Wherever he delivers it, a hallmark of the event is an unusual level of candor.

And Sexton is quick to explain that publishers who aren’t readily forthcoming with responsive, collaborative input for their authors “are not evil or stupid.

“They are overworked,” he tells his session audiences, “sleep deprived, and with no time to proactively tell you things that could lead to uncomfortable conversations.”

“Two Years Of Work And You Might Get 30 Seconds”

If there are some publishers who wouldn’t be pleased to hear Sexton hand out “Dirty Little Secrets” of the realm, you can bet there are some authors who would rather not have heard them, too.

The session is so wide-ranging that it includes titling fiction and nonfiction to sell. Sexton may be the only person smart enough to tell you to check not only your jacket art but also the spine — “In most cases, the subtitle [on a nonfiction book] does not appear on the spine, and that’s your primary real estate in brick-and-mortar stores.” Lesson: ask your publisher to show you the spine design.

Most difficult, however — for authors to get their heads around and for publishers, perhaps, to be forthcoming about — is how a book is being sold to store buyers. Remember, this session is geared mainly toward traditionally published authors, whose work (they hope) will live in the Barnes & Noble-dominated physical-bookstore realm. Print still holds a lot of sway here.

B&N buyers become the key players, and your publisher’s sales team will either put across — or not — your book. A sales call with a buyer lasts 15 minutes. That buyer expects to be offered five books in those 15 minutes. Sexton, who is a former bookseller, sales director, and author, himself, breaks it down with devastating clarity.
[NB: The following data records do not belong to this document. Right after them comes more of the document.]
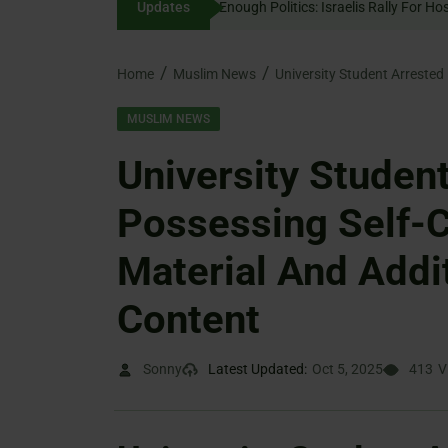
Updates
Enough Politics: Israelis 
content
Home
Muslim News
MUSLIM NEWS
University Studen
Possessing Self-C
Material And Addi
Content
Sonny
Latest Updated:
Oct 5, 2025
413
V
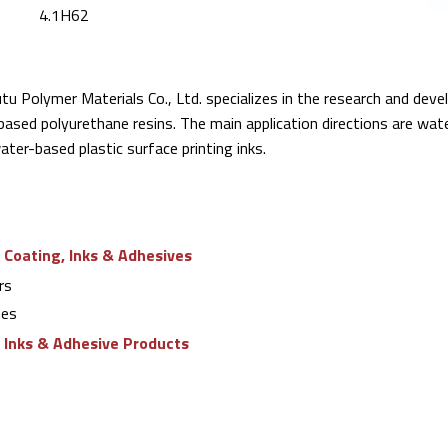
4.1H62
u Polymer Materials Co., Ltd. specializes in the research and dev
ased polyurethane resins. The main application directions are wat
ter-based plastic surface printing inks.
 Coating, Inks & Adhesives
rs
nes
g Inks & Adhesive Products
First five minutes are chit-chat, business, promotion results

Next five minutes are devoted to the sales rep’s lead title

Last minute is closing and summation

What’s left? One minute per title on average: Two years of work and you might get 30 seconds of that buyer’s time.
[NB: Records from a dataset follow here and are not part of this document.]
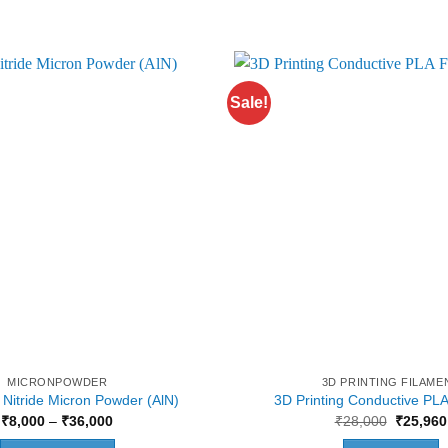
Sale!
MICRONPOWDER
3D PRINTING FILAME
Nitride Micron Powder (AlN)
3D Printing Conductive PLA
Price
Original
₹
8,000
–
₹
36,000
₹
28,000
₹
25,960
range:
price
₹8,000
was:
Sexton wants you to ask if there’s a marketing plan for your book. He wants you to find out how big your publisher’s list is each season. He wants you to know how many books in your genre or category are they selling each season.

Here are more questions he recommends you put to your publisher:

How many sales people do they have?

Do they have a library sales team?

Do they have a specialty market sales team?
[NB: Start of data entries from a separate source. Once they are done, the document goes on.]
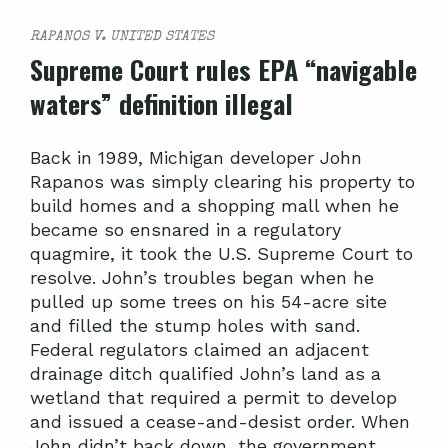
RAPANOS V. UNITED STATES
Supreme Court rules EPA “navigable
waters” definition illegal
Back in 1989, Michigan developer John
Rapanos was simply clearing his property to
build homes and a shopping mall when he
became so ensnared in a regulatory
quagmire, it took the U.S. Supreme Court to
resolve. John’s troubles began when he
pulled up some trees on his 54-acre site
and filled the stump holes with sand.
Federal regulators claimed an adjacent
drainage ditch qualified John’s land as a
wetland that required a permit to develop
and issued a cease-and-desist order. When
John didn’t back down, the government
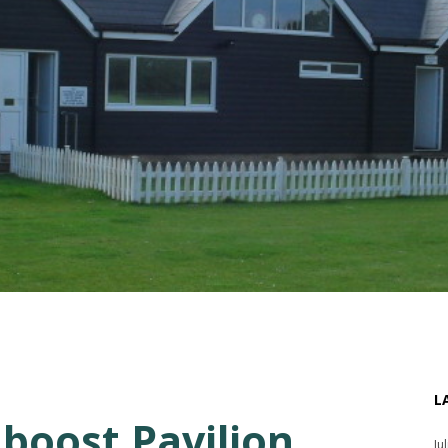
L
boost Pavilion
Ju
How many copies did B&N take? (With close to 675 stores, he points out, a buy of 200 copies from B&N is nothing.)

“A good sales person will push, and push, and push for your book,” Sexton says. “The problem: You don’t know your sales person.”

And Sexton’s message is: find out. Ask, and ask, and ask. Today’s author, even in the traditional setting, is more than ever an entrepreneur whose job is to sort out what his or her work needs most to be fully supported in finding its market — and then driving it there.

“And when it comes to that sales call,” he says, nothing matters more than “what the writer can do to make that book gets good attention. Gratefulness should be there, but it’s a partnership. A partnership.”